:: WORK ITEM ::
Keep the pictures out and restate every record exactly.

::::::

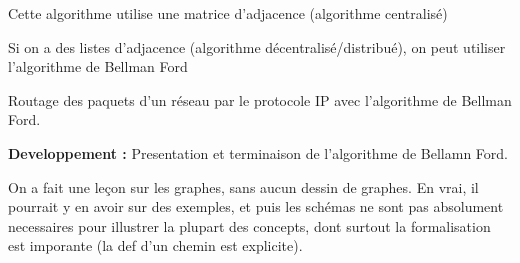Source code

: \begin{rem}
	Cette algorithme utilise une matrice d'adjacence (algorithme centralisé)
\end{rem}

\begin{algo}
	Si on a des listes d'adjacence (algorithme décentralisé/distribué), on peut utiliser l'algorithme de Bellman Ford
\end{algo}

\begin{appl}
	Routage des paquets d'un réseau par le protocole IP avec l'algorithme de Bellman Ford.
\end{appl}

\noindent \textbf{Developpement :} Presentation et terminaison de l'algorithme de Bellamn Ford.


\begin{com}
	On a fait une leçon sur les graphes, sans aucun dessin de graphes. En vrai, il pourrait y en avoir sur des exemples, et puis les schémas ne sont pas absolument necessaires pour illustrer la plupart des concepts, dont surtout la formalisation est imporante (la def d'un chemin est explicite).
\end{com}


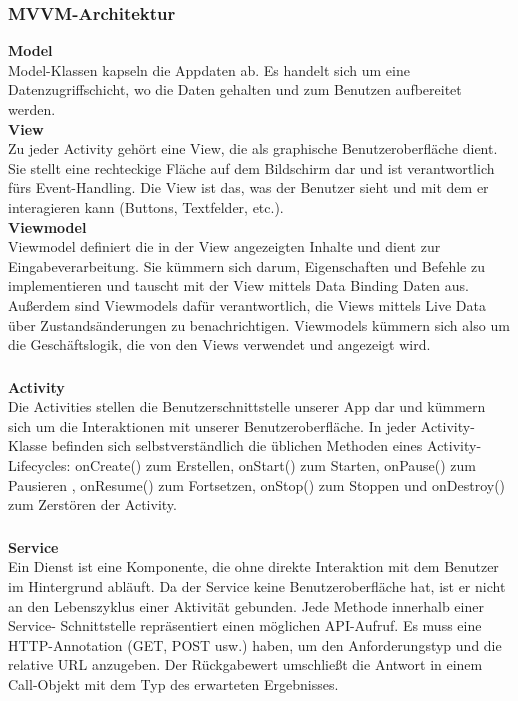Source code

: \subsubsection{MVVM-Architektur}

\textbf{Model}\\
Model-Klassen kapseln die Appdaten ab. Es handelt sich um eine Datenzugriffschicht, wo die Daten gehalten und zum Benutzen aufbereitet werden. \\

\textbf{View}\\
Zu jeder Activity gehört eine View, die als graphische Benutzeroberfläche dient. Sie stellt eine rechteckige Fläche auf dem Bildschirm dar und ist verantwortlich fürs Event-Handling. Die View ist das, was der Benutzer sieht und mit dem er interagieren kann (Buttons, Textfelder, etc.).\\

\textbf{Viewmodel}\\
Viewmodel definiert die in der View angezeigten Inhalte und dient zur Eingabeverarbeitung. Sie kümmern sich darum, Eigenschaften und Befehle zu implementieren und tauscht mit der View mittels Data Binding Daten aus. Außerdem sind Viewmodels dafür verantwortlich, die Views mittels Live Data über Zustandsänderungen zu benachrichtigen. Viewmodels kümmern sich also um die Geschäftslogik, die von den Views verwendet und angezeigt wird.\\

\subsubsection{}   
\textbf{Activity}\\
Die Activities stellen die Benutzerschnittstelle unserer App dar und kümmern sich um die Interaktionen mit unserer Benutzeroberfläche. In jeder Activity-Klasse befinden sich selbstverständlich die üblichen Methoden eines Activity-Lifecycles: onCreate() zum Erstellen, onStart() zum Starten, onPause() zum Pausieren , onResume() zum Fortsetzen, onStop() zum Stoppen und onDestroy() zum Zerstören der Activity.

\subsubsection{} 
\textbf{Service}\\
Ein Dienst ist eine Komponente, die ohne direkte Interaktion mit dem Benutzer im Hintergrund abläuft. Da der Service keine Benutzeroberfläche hat, ist er nicht an den Lebenszyklus einer Aktivität gebunden.
Jede Methode innerhalb einer Service- Schnittstelle repräsentiert einen möglichen API-Aufruf. Es muss eine HTTP-Annotation (GET, POST usw.) haben, um den Anforderungstyp und die relative URL anzugeben. Der Rückgabewert umschließt die Antwort in einem Call-Objekt mit dem Typ des erwarteten Ergebnisses.



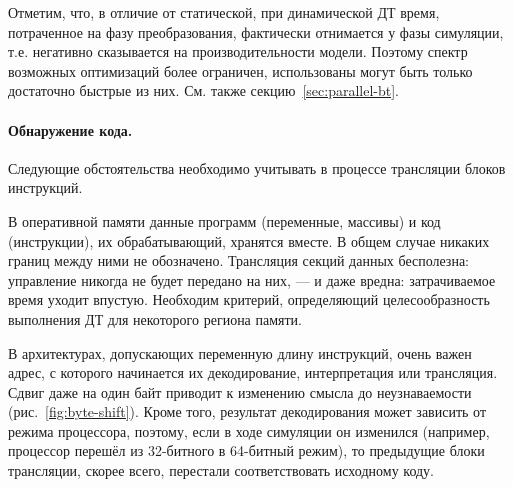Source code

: Отметим, что, в отличие от статической, при динамической ДТ время, потраченное на фазу преобразования, фактически отнимается у фазы симуляции, т.е. негативно сказывается на производительности модели. Поэтому спектр возможных оптимизаций более ограничен, использованы могут быть только достаточно быстрые из них. См. также секцию~\ref{sec:parallel-bt}.

\paragraph{Обнаружение кода.} Следующие обстоятельства необходимо учитывать в процессе трансляции блоков инструкций.

\begin{itemize*}
    \item В оперативной памяти данные программ (переменные, массивы) и код (инструкции), их обрабатывающий, хранятся вместе. В общем случае никаких границ между ними не обозначено. Трансляция секций данных бесполезна: управление никогда не будет передано на них, --- и даже вредна: затрачиваемое время уходит впустую. Необходим критерий, определяющий целесообразность выполнения ДТ для некоторого региона памяти.
    
    \item В архитектурах, допускающих переменную длину инструкций, очень важен адрес, с которого начинается их декодирование, интерпретация или трансляция. Сдвиг даже на один байт приводит к изменению смысла до неузнаваемости (рис.~\ref{fig:byte-shift}). Кроме того, результат декодирования может зависить от режима процессора, поэтому, если в ходе симуляции он изменился (например, процессор перешёл из 32-битного в 64-битный режим), то предыдущие блоки трансляции, скорее всего, перестали соответствовать исходному коду.
\end{itemize*}

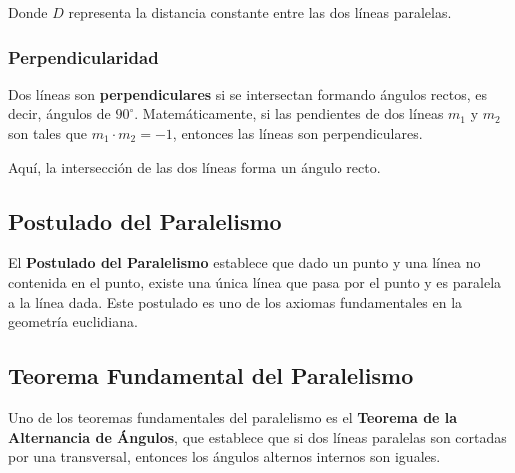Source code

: 
Donde \( D \) representa la distancia constante entre las dos líneas paralelas.

\subsubsection{Perpendicularidad}

Dos líneas son \textbf{perpendiculares} si se intersectan formando ángulos rectos, es decir, ángulos de \( 90^\circ \). Matemáticamente, si las pendientes de dos líneas \( m_1 \) y \( m_2 \) son tales que \( m_1 \cdot m_2 = -1 \), entonces las líneas son perpendiculares.


Aquí, la intersección de las dos líneas forma un ángulo recto.

\subsection{Postulado del Paralelismo}

El \textbf{Postulado del Paralelismo} establece que dado un punto y una línea no contenida en el punto, existe una única línea que pasa por el punto y es paralela a la línea dada. Este postulado es uno de los axiomas fundamentales en la geometría euclidiana.

\subsection{Teorema Fundamental del Paralelismo}

Uno de los teoremas fundamentales del paralelismo es el \textbf{Teorema de la Alternancia de Ángulos}, que establece que si dos líneas paralelas son cortadas por una transversal, entonces los ángulos alternos internos son iguales.

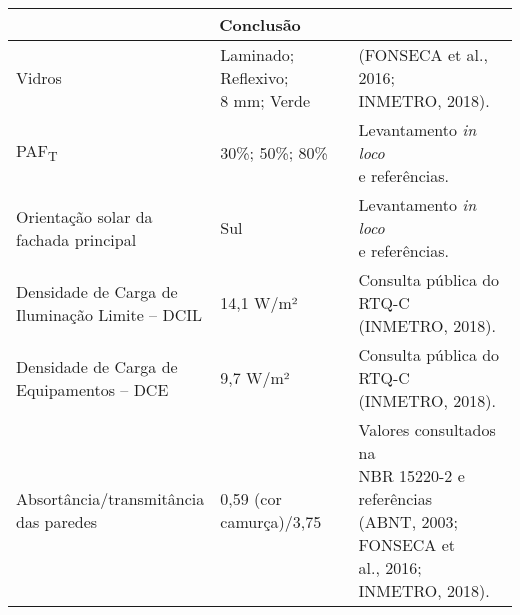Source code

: \begin{table}[ht]\centering
    \begin{tabular*}{\columnwidth}{@{\extracolsep{\fill}}lll}
    \hline
    \multicolumn{3}{c}{Conclusão}\\\hline
    Vidros                                                         & \makecell[l]{Laminado; Reflexivo;\\ 8 mm; Verde}                                      & \makecell[l]{(FONSECA et al., 2016; \\INMETRO, 2018).}                                                                                                                   \\ \hline
    PAF\textsubscript{T}                                           & 30\%; 50\%; 80\%                                                                      & \makecell[l]{Levantamento \textit{in loco}\\ e referências.}                                                                                                             \\ \hline
    \makecell[l]{Orientação solar da \\fachada principal}          & Sul                                                                                   & \makecell[l]{Levantamento \textit{in loco}\\ e referências.}                                                                                                             \\ \hline
    \makecell[l]{Densidade de Carga de\\ Iluminação Limite – DCIL} & 14,1 W/m²                                                                             & \makecell[l]{Consulta pública do RTQ-C \\(INMETRO, 2018).}                                                                                                               \\ \hline
    \makecell[l]{Densidade de Carga de\\ Equipamentos – DCE}       & 9,7 W/m²                                                                              & \makecell[l]{Consulta pública do RTQ-C \\(INMETRO, 2018).}                                                                                                               \\ \hline
    \makecell[l]{Absortância/transmitância \\das paredes}          & \makecell[l]{0,59 (cor \\camurça)/3,75}                                               & \makecell[l]{Valores consultados na \\NBR 15220-2 e referências \\(ABNT, 2003; FONSECA et \\al., 2016; INMETRO, 2018).}                                                                     \\ \hline

\end{tabular*}
\end{table}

::::::

:: TASK OUTPUT ::
Source code

: \begin{rem}
	Cette algorithme utilise une matrice d'adjacence (algorithme centralisé)
\end{rem}

\begin{algo}
	Si on a des listes d'adjacence (algorithme décentralisé/distribué), on peut utiliser l'algorithme de Bellman Ford
\end{algo}

\begin{appl}
	Routage des paquets d'un réseau par le protocole IP avec l'algorithme de Bellman Ford.
\end{appl}

\noindent \textbf{Developpement :} Presentation et terminaison de l'algorithme de Bellamn Ford.


\begin{com}
	On a fait une leçon sur les graphes, sans aucun dessin de graphes. En vrai, il pourrait y en avoir sur des exemples, et puis les schémas ne sont pas absolument necessaires pour illustrer la plupart des concepts, dont surtout la formalisation est imporante (la def d'un chemin est explicite).
\end{com}


Source code

: \subsubsection{MVVM-Architektur}

\textbf{Model}\\
Model-Klassen kapseln die Appdaten ab. Es handelt sich um eine Datenzugriffschicht, wo die Daten gehalten und zum Benutzen aufbereitet werden. \\

\textbf{View}\\
Zu jeder Activity gehört eine View, die als graphische Benutzeroberfläche dient. Sie stellt eine rechteckige Fläche auf dem Bildschirm dar und ist verantwortlich fürs Event-Handling. Die View ist das, was der Benutzer sieht und mit dem er interagieren kann (Buttons, Textfelder, etc.).\\

\textbf{Viewmodel}\\
Viewmodel definiert die in der View angezeigten Inhalte und dient zur Eingabeverarbeitung. Sie kümmern sich darum, Eigenschaften und Befehle zu implementieren und tauscht mit der View mittels Data Binding Daten aus. Außerdem sind Viewmodels dafür verantwortlich, die Views mittels Live Data über Zustandsänderungen zu benachrichtigen. Viewmodels kümmern sich also um die Geschäftslogik, die von den Views verwendet und angezeigt wird.\\

\subsubsection{}   
\textbf{Activity}\\
Die Activities stellen die Benutzerschnittstelle unserer App dar und kümmern sich um die Interaktionen mit unserer Benutzeroberfläche. In jeder Activity-Klasse befinden sich selbstverständlich die üblichen Methoden eines Activity-Lifecycles: onCreate() zum Erstellen, onStart() zum Starten, onPause() zum Pausieren , onResume() zum Fortsetzen, onStop() zum Stoppen und onDestroy() zum Zerstören der Activity.

\subsubsection{} 
\textbf{Service}\\
Ein Dienst ist eine Komponente, die ohne direkte Interaktion mit dem Benutzer im Hintergrund abläuft. Da der Service keine Benutzeroberfläche hat, ist er nicht an den Lebenszyklus einer Aktivität gebunden.
Jede Methode innerhalb einer Service- Schnittstelle repräsentiert einen möglichen API-Aufruf. Es muss eine HTTP-Annotation (GET, POST usw.) haben, um den Anforderungstyp und die relative URL anzugeben. Der Rückgabewert umschließt die Antwort in einem Call-Objekt mit dem Typ des erwarteten Ergebnisses.



Source code

: Отметим, что, в отличие от статической, при динамической ДТ время, потраченное на фазу преобразования, фактически отнимается у фазы симуляции, т.е. негативно сказывается на производительности модели. Поэтому спектр возможных оптимизаций более ограничен, использованы могут быть только достаточно быстрые из них. См. также секцию~\ref{sec:parallel-bt}.

\paragraph{Обнаружение кода.} Следующие обстоятельства необходимо учитывать в процессе трансляции блоков инструкций.

\begin{itemize*}
    \item В оперативной памяти данные программ (переменные, массивы) и код (инструкции), их обрабатывающий, хранятся вместе. В общем случае никаких границ между ними не обозначено. Трансляция секций данных бесполезна: управление никогда не будет передано на них, --- и даже вредна: затрачиваемое время уходит впустую. Необходим критерий, определяющий целесообразность выполнения ДТ для некоторого региона памяти.
    
    \item В архитектурах, допускающих переменную длину инструкций, очень важен адрес, с которого начинается их декодирование, интерпретация или трансляция. Сдвиг даже на один байт приводит к изменению смысла до неузнаваемости (рис.~\ref{fig:byte-shift}). Кроме того, результат декодирования может зависить от режима процессора, поэтому, если в ходе симуляции он изменился (например, процессор перешёл из 32-битного в 64-битный режим), то предыдущие блоки трансляции, скорее всего, перестали соответствовать исходному коду.
\end{itemize*}

Source code

: 
Donde \( D \) representa la distancia constante entre las dos líneas paralelas.

\subsubsection{Perpendicularidad}

Dos líneas son \textbf{perpendiculares} si se intersectan formando ángulos rectos, es decir, ángulos de \( 90^\circ \). Matemáticamente, si las pendientes de dos líneas \( m_1 \) y \( m_2 \) son tales que \( m_1 \cdot m_2 = -1 \), entonces las líneas son perpendiculares.


Aquí, la intersección de las dos líneas forma un ángulo recto.

\subsection{Postulado del Paralelismo}

El \textbf{Postulado del Paralelismo} establece que dado un punto y una línea no contenida en el punto, existe una única línea que pasa por el punto y es paralela a la línea dada. Este postulado es uno de los axiomas fundamentales en la geometría euclidiana.

\subsection{Teorema Fundamental del Paralelismo}

Uno de los teoremas fundamentales del paralelismo es el \textbf{Teorema de la Alternancia de Ángulos}, que establece que si dos líneas paralelas son cortadas por una transversal, entonces los ángulos alternos internos son iguales.

Source code

: \begin{table}[ht]\centering
    \begin{tabular*}{\columnwidth}{@{\extracolsep{\fill}}lll}
    \hline
    \multicolumn{3}{c}{Conclusão}\\\hline
    Vidros                                                         & \makecell[l]{Laminado; Reflexivo;\\ 8 mm; Verde}                                      & \makecell[l]{(FONSECA et al., 2016; \\INMETRO, 2018).}                                                                                                                   \\ \hline
    PAF\textsubscript{T}                                           & 30\%; 50\%; 80\%                                                                      & \makecell[l]{Levantamento \textit{in loco}\\ e referências.}                                                                                                             \\ \hline
    \makecell[l]{Orientação solar da \\fachada principal}          & Sul                                                                                   & \makecell[l]{Levantamento \textit{in loco}\\ e referências.}                                                                                                             \\ \hline
    \makecell[l]{Densidade de Carga de\\ Iluminação Limite – DCIL} & 14,1 W/m²                                                                             & \makecell[l]{Consulta pública do RTQ-C \\(INMETRO, 2018).}                                                                                                               \\ \hline
    \makecell[l]{Densidade de Carga de\\ Equipamentos – DCE}       & 9,7 W/m²                                                                              & \makecell[l]{Consulta pública do RTQ-C \\(INMETRO, 2018).}                                                                                                               \\ \hline
    \makecell[l]{Absortância/transmitância \\das paredes}          & \makecell[l]{0,59 (cor \\camurça)/3,75}                                               & \makecell[l]{Valores consultados na \\NBR 15220-2 e referências \\(ABNT, 2003; FONSECA et \\al., 2016; INMETRO, 2018).}                                                                     \\ \hline

\end{tabular*}
\end{table}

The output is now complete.